野球クロスロードBACK NUMBER
順延に不戦勝、アクシデント続きで「ふわふわしていた」智弁和歌山が“ぶっつけ本番”で見せた底力…異例の調整のウラ側とは?
text by
田口元義Genki Taguchi
photograph byKYODO
posted2021/08/25 17:04
夏の甲子園、8月24日の智弁和歌山-高松商にて勝利した智弁和歌山ナイン。
“監督よりも冷静”だった選手たち
この回、さらに犠牲フライで加点し、一挙3点と主導権を握った。この打線の繋がりは、指揮官を唸らせるには十分だった。

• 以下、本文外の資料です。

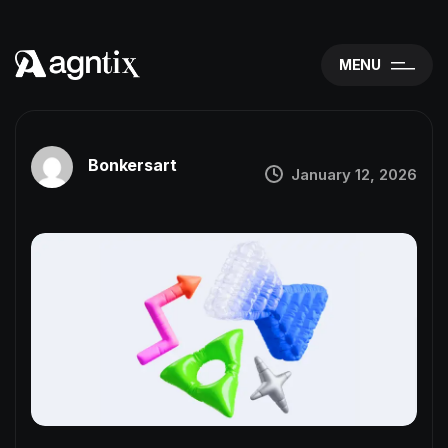
MENU
Bonkersart
January 12, 2026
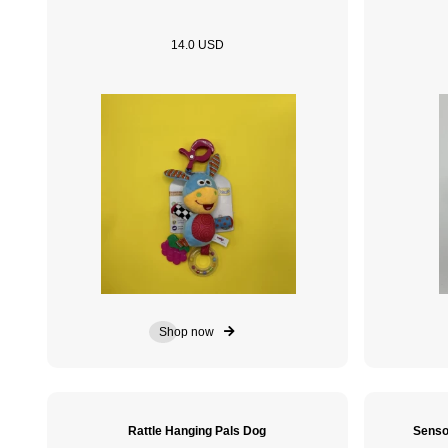
14.0 USD
Shop now
Rattle Hanging Pals Dog
Senso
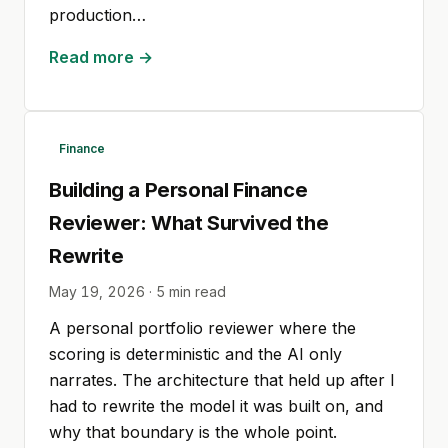
production…
Read more →
Finance
Building a Personal Finance
Reviewer: What Survived the
Rewrite
May 19, 2026
·
5
min read
A personal portfolio reviewer where the
scoring is deterministic and the AI only
narrates. The architecture that held up after I
had to rewrite the model it was built on, and
why that boundary is the whole point.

「ゲームに入っていくなかで、僕のほうが『ピッチャーにしっかりコンタクトできるんだろうか?』と心配していたくらいで。角井をはじめ、安心して見ていられました」
中谷の感嘆をストレートに解釈すれば、選手たちは監督よりも冷静だったことになる。
実際にそうだったのかもしれない。
主将の宮坂厚希は、打線を客観視しながら高松商戦でのパフォーマンスをこう評した。
「ピッチャーの球は練習からずっと見てきたので、感覚は鈍っていなかったと思います。単打で繋ぐのがチームのウリですが、今日(高松商戦)に関して言えば、浮いた球に対してしっかりスイングできていたからヒットが出たんだと思っています」
11安打5得点。打線の安定感に刺激を受けるように、先発のエース・中西聖輝も最低限の働きを披露した。
9回2死から安打と四死球、味方のエラーで2点差に詰め寄られ完投を逃した反省を口にしたが、彼も実戦感覚から遠ざかっていたことを不利とは感じていなかった。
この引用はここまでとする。